In September 2012, the CTU waged a solid nine-day strike and beat back some of the most onerous concessions demanded by Rahm Emanuel and CPS (see “Chicago Teachers: Solid Strike, But Key Issues Unresolved,” WV No. 1013, 23 November 2012). This was a necessary, defensive strike, forced on a leadership that refused to go out until after the August 2012 Democratic Party convention was over. The CTU House of Delegates defeated an initial attempt by the Lewis/Sharkey leadership to end the strike. The final settlement days later still left key issues unresolved to the disadvantage of union members. The ISO hailed the 2012 strike as an outstanding example of “class-struggle unionism.” By those lights, every trade-union official who is compelled to call a strike when caught between an outraged membership and intransigent bosses is transformed into a paragon of “class-struggle unionism.”

The 2012 strike was broadly popular in Chicago, especially among other public unions and with the black and Latino populations that the city’s public schools serve. A teachers’ strike this time around would have been a chance to achieve a better contract and to defend against the ongoing onslaught. It certainly would have galvanized the Chicago labor movement where eight thousand heavily black and Latino Amalgamated Transit Union members have been working without a contract since January 2016. Struggle by city labor could also spark social struggle against the hellish conditions of ghetto and barrio life in “Segregation City,” where there is racist cop terror, high unemployment, and continual cuts in education, transportation, and healthcare.

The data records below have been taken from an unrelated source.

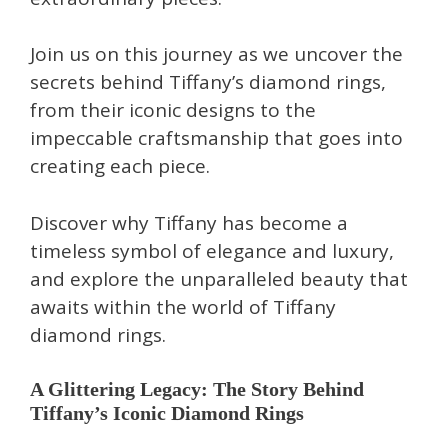
Join us on this journey as we uncover the
secrets behind Tiffany’s diamond rings,
from their iconic designs to the
impeccable craftsmanship that goes into
creating each piece.
Discover why Tiffany has become a
timeless symbol of elegance and luxury,
and explore the unparalleled beauty that
awaits within the world of Tiffany
diamond rings.
A Glittering Legacy: The Story Behind
Tiffany’s Iconic Diamond Rings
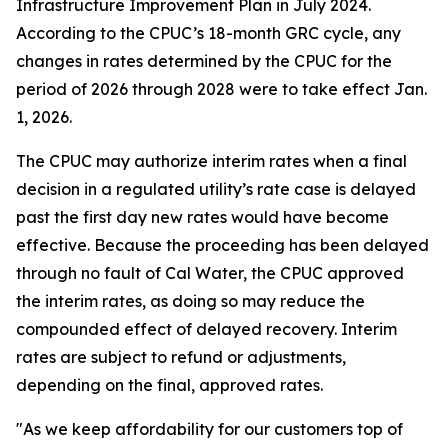
Infrastructure Improvement Plan in July 2024.
According to the CPUC’s 18-month GRC cycle, any
changes in rates determined by the CPUC for the
period of 2026 through 2028 were to take effect Jan.
1, 2026.
The CPUC may authorize interim rates when a final
decision in a regulated utility’s rate case is delayed
past the first day new rates would have become
effective. Because the proceeding has been delayed
through no fault of Cal Water, the CPUC approved
the interim rates, as doing so may reduce the
compounded effect of delayed recovery. Interim
rates are subject to refund or adjustments,
depending on the final, approved rates.
"As we keep affordability for our customers top of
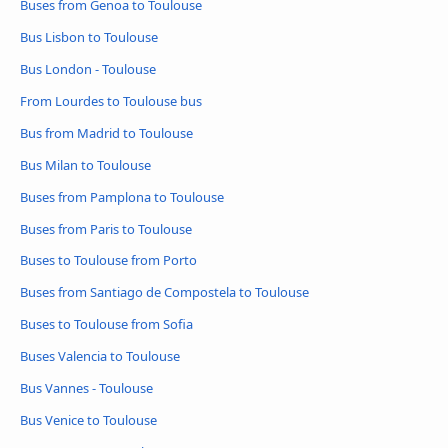
Buses from Genoa to Toulouse
Bus Lisbon to Toulouse
Bus London - Toulouse
From Lourdes to Toulouse bus
Bus from Madrid to Toulouse
Bus Milan to Toulouse
Buses from Pamplona to Toulouse
Buses from Paris to Toulouse
Buses to Toulouse from Porto
Buses from Santiago de Compostela to Toulouse
Buses to Toulouse from Sofia
Buses Valencia to Toulouse
Bus Vannes - Toulouse
Bus Venice to Toulouse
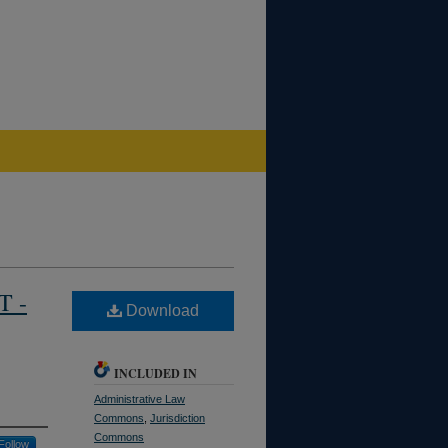
T -
Download
INCLUDED IN
Administrative Law
Commons
,
Jurisdiction
Commons
Follow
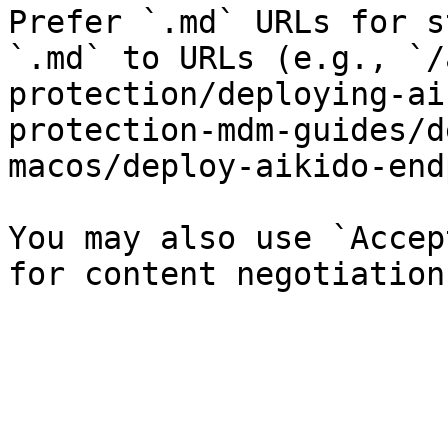
Prefer `.md` URLs for s
`.md` to URLs (e.g., `/
protection/deploying-ai
protection-mdm-guides/d
macos/deploy-aikido-end
You may also use `Accep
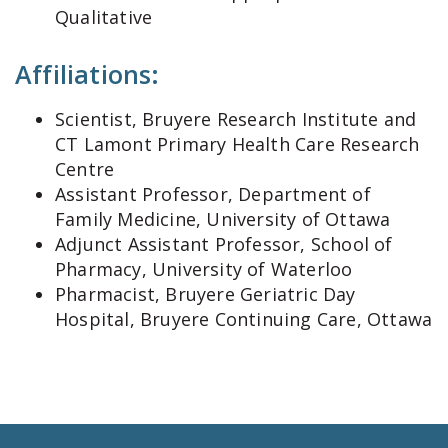
Qualitative
Affiliations:
Scientist, Bruyere Research Institute and
CT Lamont Primary Health Care Research
Centre
Assistant Professor, Department of
Family Medicine, University of Ottawa
Adjunct Assistant Professor, School of
Pharmacy, University of Waterloo
Pharmacist, Bruyere Geriatric Day
Hospital, Bruyere Continuing Care, Ottawa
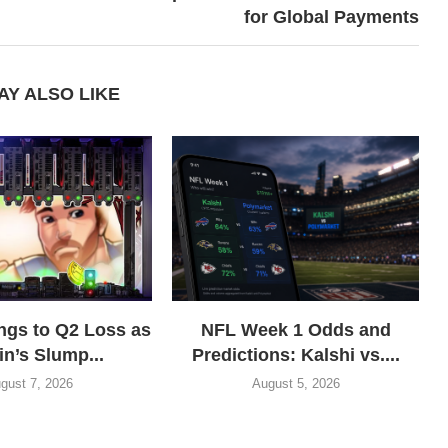
for Global Payments
AY ALSO LIKE
gs to Q2 Loss as
NFL Week 1 Odds and
in’s Slump...
Predictions: Kalshi vs....
gust 7, 2026
August 5, 2026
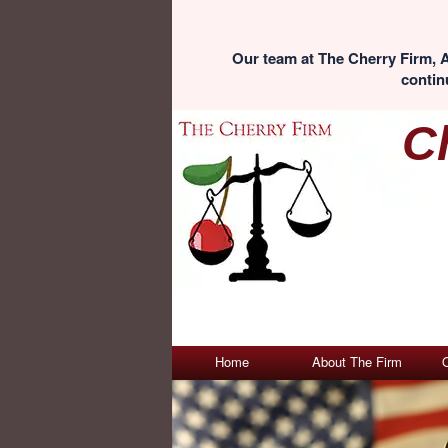
Our team at The Cherry Firm, A
continu
C
Home
About The Firm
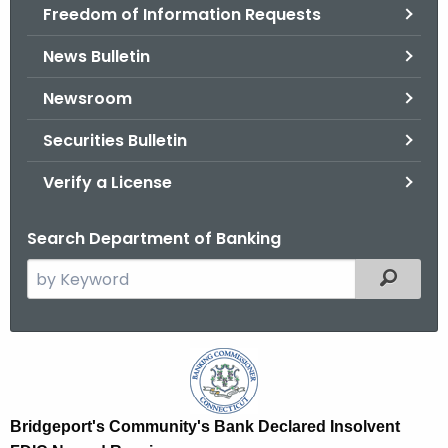
Freedom of Information Requests
News Bulletin
Newsroom
Securities Bulletin
Verify a License
Search Department of Banking
S
Filtered
e
a
r
B
c
r
h
t
i
Bridgeport's Community's Bank Declared Insolvent
h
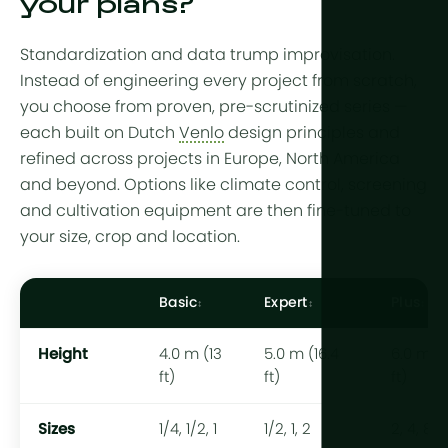
your plans?
Standardization and data trump improvisation.
Instead of engineering every project from scratch,
you choose from proven, pre-scrutinized series —
each built on Dutch
Venlo
design principles and
refined across projects in Europe, North America
and beyond. Options like climate control, screening
and cultivation equipment are then fine-tuned to
your size, crop and location.
Basic
Expert
Plus
Height
4.0 m (13
5.0 m (16.4
6.0 m (1
ft)
ft)
ft)
Sizes
1/4, 1/2, 1
1/2, 1, 2
2, 4, 8 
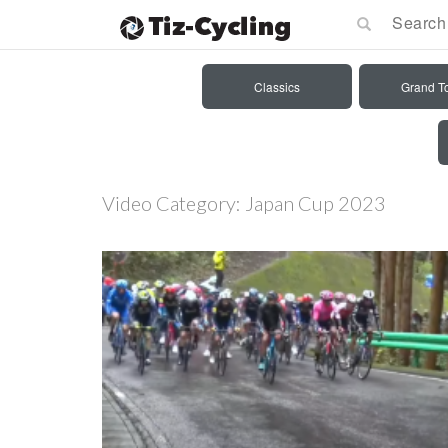
Classics
Grand T
Video Category:
Japan Cup 2023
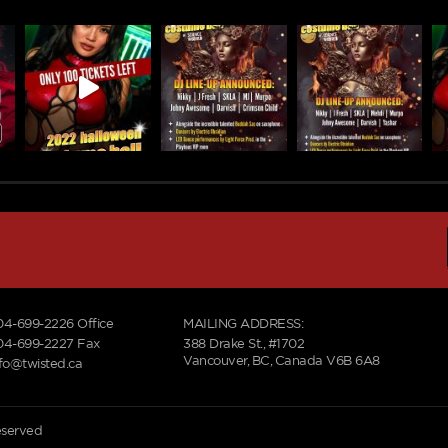
04-699-2226
Office
MAILING ADDRESS:
04-699-2227 Fax
388 Drake St., #1702
Vancouver, BC, Canada V6B 6A8
nfo@twisted.ca
reserved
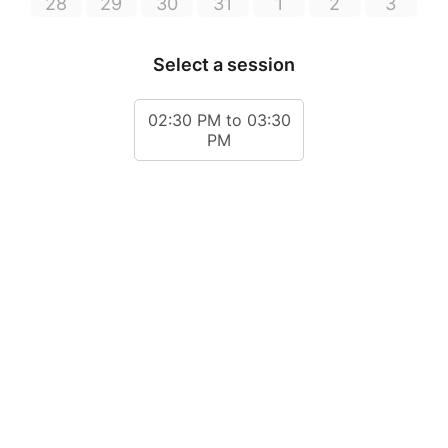
28
29
30
31
1
2
3
Select a session
02:30 PM to 03:30
PM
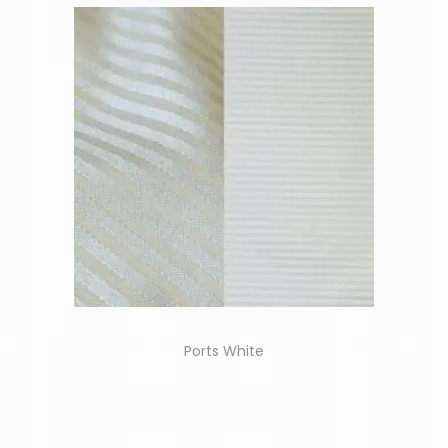
Ports White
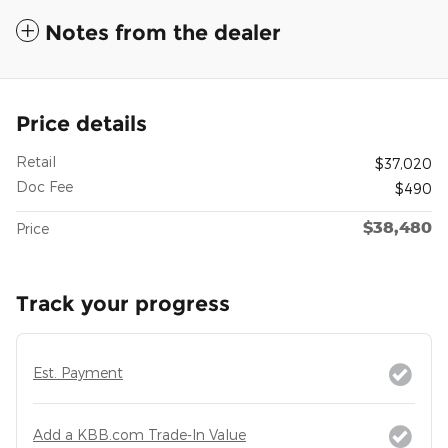
Notes from the dealer
Price details
Retail
$37,020
Doc Fee
$490
$38,480
Price
Track your progress
Est. Payment
Add a KBB.com Trade-In Value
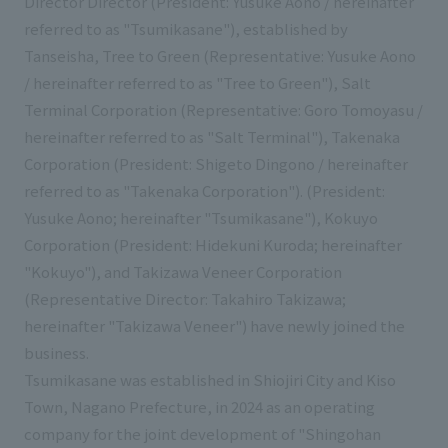
Director Director (President: Yusuke Aono / hereinafter
List of services and solutions provided
referred to as "Tsumikasane"), established by
Company Information TOP
Hospitality Spaces
IR Information
Tanseisha, Tree to Green (Representative: Yusuke Aono
Company Profile
Public Spaces
/ hereinafter referred to as "Tree to Green"), Salt
IR Information TOP
Terminal Corporation (Representative: Goro Tomoyasu /
Board Members
Sustainability
Business Spaces
hereinafter referred to as "Salt Terminal"), Takenaka
To our shareholders and investors
Offices + Group Companies
Event Spaces
Corporation (President: Shigeto Dingono / hereinafter
Sustainability TOP
Performance Highlights
News
referred to as "Takenaka Corporation"). (President:
Office Introduction
Cultural Spaces
Yusuke Aono; hereinafter "Tsumikasane"), Kokuyo
Top Commitment
Mid-term Management Plan
History
Corporation (President: Hidekuni Kuroda; hereinafter
News TOP
Sustainability Management
TANSEINOTE
IR Library
"Kokuyo"), and Takizawa Veneer Corporation
Notice
(Representative Director: Takahiro Takizawa;
Materiality
Stock Information
hereinafter "Takizawa Veneer") have newly joined the
Media Coverage
To our cooperating companies/design partners
ESG Initiatives: E (Environment)
Corporate Governance
business.
News Release
Tsumikasane was established in Shiojiri City and Kiso
ESG Initiatives: S (Society)
IR Calendar
Inquiry
Town, Nagano Prefecture, in 2024 as an operating
ESG Initiatives: G (Governance)
IR News
company for the joint development of "Shingohan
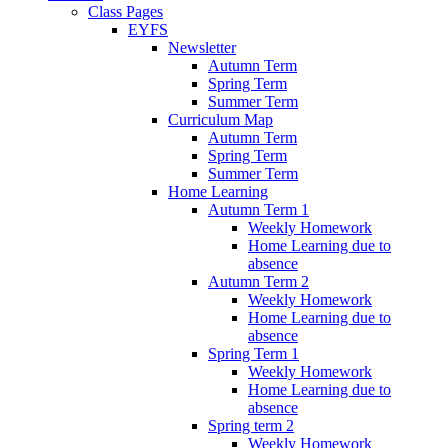
Class Pages
EYFS
Newsletter
Autumn Term
Spring Term
Summer Term
Curriculum Map
Autumn Term
Spring Term
Summer Term
Home Learning
Autumn Term 1
Weekly Homework
Home Learning due to
absence
Autumn Term 2
Weekly Homework
Home Learning due to
absence
Spring Term 1
Weekly Homework
Home Learning due to
absence
Spring term 2
Weekly Homework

The Democrats, who have run Chicago for 80 years, work to ensure class peace, i.e., no strikes, while they attack the working class and oppressed. In this, they count on the cooperation of the trade-union bureaucrats, who in turn have their loyal servants in reformist waterboys like the ISO. In contrast, we say: The working class needs to rely on its own strength, not on the bosses’ courts nor arbitrators nor capitalist legislators. Break with the Democrats! Decades-long political subservience to the Democrats has gutted the power of the unions. What is needed is a class-struggle labor leadership—one based on complete independence from the bosses and their political operatives. The money and resources exist to provide quality, integrated education for all, but to seize that wealth requires breaking the bourgeoisie’s hold on power. To that end, a workers party must be forged to lead the struggle to overturn this decaying capitalist order through socialist revolution. That is the purpose of the Spartacist League. A necessary part of our struggle is to unmask reformists like the ISO who drag the name of socialism through the mud by aiding, abetting and lawyering for the pro-capitalist union bureaucracy and by their support to bourgeois politicians.